Asked how neighbouring Cumbria – also currently minus a mayor – could ensure that it was part of “the conversation” about the North’s future, Ms. Rayner said she understood "the perception" that places without an Andy Burnham-style figurehead may feel left out.
She then declared: “I’ve been really straight that we want mayors – and with the new [devolution] priority programme, by May 2026, the whole of the north will have mayors, which is fantastic.”
That will have come as news to Lancashire local authority leaders who had previously been asked only to come up with proposals for “deeper and wider devolution” by this autumn, following on from the deal struck with the previous Conservative government and subsequently implemented by the new Labour administration last September.
The unspoken, but heavy hint within that request was that the government wanted to see Lancashire go down the mayoral route – but until yesterday, it had nevertheless been presented as a choice.
Asked by the Local Democracy Reporting Service (LDRS) whether his boss’s comments had just removed that choice – over what has long been a politically divisive subject in the county – devolution minister Jim McMahon said: “We’re very clear about the direction of travel – we were clear in our manifesto, we’re clear in the English devolution white paper [and] we’ve been clear in all the discussions that we’ve had.
“But I also think that leaders here in Lancashire have been clear, too – which is that they don’t want to be second place to Liverpool, to Greater Manchester [and] other places that are realising the true benefits of devolution. I think for far too long the potential people – particularly young people – [have] here in Lancashire…hasn’t always been met by opportunity.
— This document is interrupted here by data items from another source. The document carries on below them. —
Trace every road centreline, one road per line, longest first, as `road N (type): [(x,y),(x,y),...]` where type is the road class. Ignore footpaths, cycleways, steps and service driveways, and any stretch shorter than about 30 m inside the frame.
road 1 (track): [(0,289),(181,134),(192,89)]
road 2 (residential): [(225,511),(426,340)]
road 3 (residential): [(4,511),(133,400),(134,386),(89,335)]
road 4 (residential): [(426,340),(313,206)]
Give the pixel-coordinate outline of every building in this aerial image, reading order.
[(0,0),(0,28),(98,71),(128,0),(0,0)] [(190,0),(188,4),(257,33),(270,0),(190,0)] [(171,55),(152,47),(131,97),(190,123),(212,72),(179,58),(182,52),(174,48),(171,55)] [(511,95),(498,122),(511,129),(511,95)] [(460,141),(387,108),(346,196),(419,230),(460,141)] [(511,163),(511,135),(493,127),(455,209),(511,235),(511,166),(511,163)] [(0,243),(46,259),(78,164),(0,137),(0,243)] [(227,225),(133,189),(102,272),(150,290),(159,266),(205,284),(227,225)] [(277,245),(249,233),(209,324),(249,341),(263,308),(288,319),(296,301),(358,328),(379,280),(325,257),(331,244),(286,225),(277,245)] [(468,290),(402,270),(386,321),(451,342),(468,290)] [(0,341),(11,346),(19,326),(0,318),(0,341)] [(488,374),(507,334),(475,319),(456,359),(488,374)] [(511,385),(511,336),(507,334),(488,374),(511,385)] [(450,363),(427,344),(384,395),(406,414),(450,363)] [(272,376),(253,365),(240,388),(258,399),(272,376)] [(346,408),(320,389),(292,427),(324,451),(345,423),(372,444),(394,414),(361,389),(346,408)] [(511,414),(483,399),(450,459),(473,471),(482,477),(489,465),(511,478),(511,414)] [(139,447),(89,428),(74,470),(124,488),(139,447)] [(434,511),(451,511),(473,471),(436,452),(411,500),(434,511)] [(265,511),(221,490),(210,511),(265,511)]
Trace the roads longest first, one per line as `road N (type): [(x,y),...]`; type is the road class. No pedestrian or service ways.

And what devolution does is to give local leaders that power.”
Pressed on whether that meant a mayor would be installed in Lancashire “regardless” of what those local leaders felt about it, he added: “It’s certainly not regardless, because this is a partnership. I think the days of central government command and control are gone.”
However, he stressed that the government had never hidden its pursuit of the mayoral model – and questioned why Lancashire would choose anything else.
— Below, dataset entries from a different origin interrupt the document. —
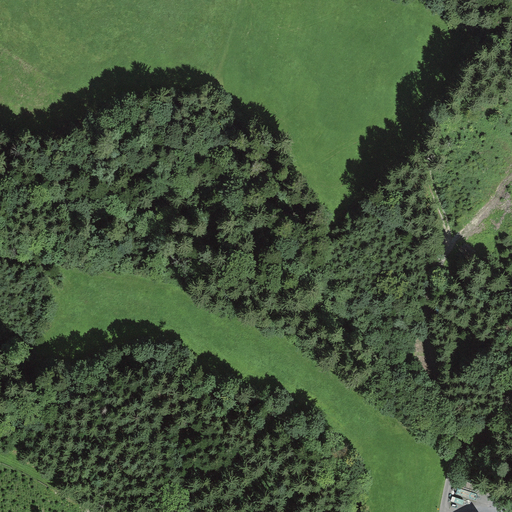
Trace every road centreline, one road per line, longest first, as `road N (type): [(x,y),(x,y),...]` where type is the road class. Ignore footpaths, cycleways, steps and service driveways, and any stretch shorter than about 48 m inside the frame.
road 1 (track): [(446,247),(428,293),(430,353),(457,440),(445,511)]
road 2 (track): [(0,458),(111,511)]
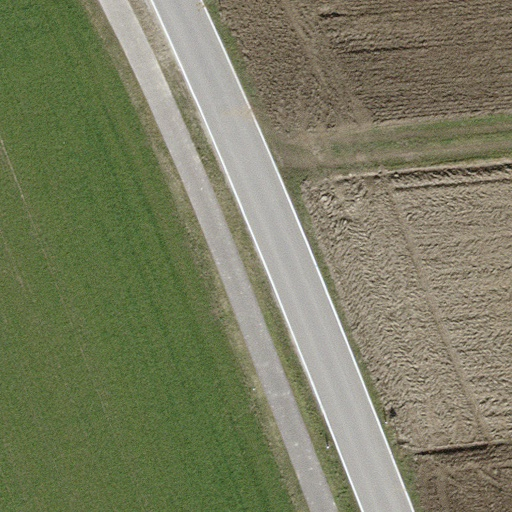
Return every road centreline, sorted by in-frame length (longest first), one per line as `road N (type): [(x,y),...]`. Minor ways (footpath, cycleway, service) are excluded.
road 1 (tertiary): [(389,511),(178,0)]
road 2 (track): [(511,136),(249,162)]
Citing a recent settlement with Greater Manchester, which handed the area £1bn with no strings attached about how to spend it, Mr. McMahon said: “Why would Lancashire want to wait for government to turn up and give individual grants out…when we can give them complete control over large parts of public expenditure in their area?
“They know what’s right for their area, it’s time to give them the powers to do that. It also recognises that the state of play hasn’t worked for Lancashire, whatever government is in place. The idea that we can pull a leaver from Whitehall and affect change in every community across the county…is ridiculous, it just doesn’t happen.”
“It’s about giving local leaders the power to get on and do the job and a mayor is really important in that – they do make a difference.”
The devolution white paper, published just two months ago, states that it is the government’s “strong preference” that local areas opt for mayor if they do not already have one – but it does at least hold out the alternative prospect of a non-mayoral “strategic authority”, like the Lancashire Combined County Authority (CCA) that came into being earlier this month to oversee its existing devolution deal.
That ‘level 2’ agreement gives Lancashire powers including control of the adult education budget and some aspects of local transport, as well as a one-of £20m innovation fund. However, a top-grade ‘level 3’ deal would see the creation of a long-term investment cash pot, with an agreed annual allocation, along with a say over local rail and greater control over brownfield regeneration.
Turbulence could now lie in Lancashire ahead following the seeming shift in the government’s stance from one of cajoling to commanding. Apart from a brief agreement between local leaders five years ago that Lancashire would accept a mayor with “limited powers”, there has never been a consensus on the subject across the county.
The leaders of Blackpool and Blackburn with Darwen councils Lynn Williams and Phil Riley – two of the three current devolution deal signatories – have previously expressed hope and confidence that Lancashire would end up part of the government’s devolution priority programme of places where mayors would be in place by next May. That hope now appears to have been well founded.
Lancashire County Council leader Phillippa Williamson – the other devolution partner – has previously stressed the lack of local agreement over a mayor, but not ventured a particular preference on behalf of her own authority. However, district council leaders are openly split over the issue – with the likes of Chorley’s Alistair Bradley and Preston’s Matthew Brown having come out in favour, but others including Wyre leader Michael Vincent and Ribble Valley’s Stephen Atkinson staunchly against.
The issue is also now bound up with the equally thorny subject of local government reorganisation – a requirement for all so-called two-tier areas like Lancashire to abolish the councils operating in their area and replace them with a much smaller number of replacements. Initial local proposals for how that should look have been requested by the government by 21st March.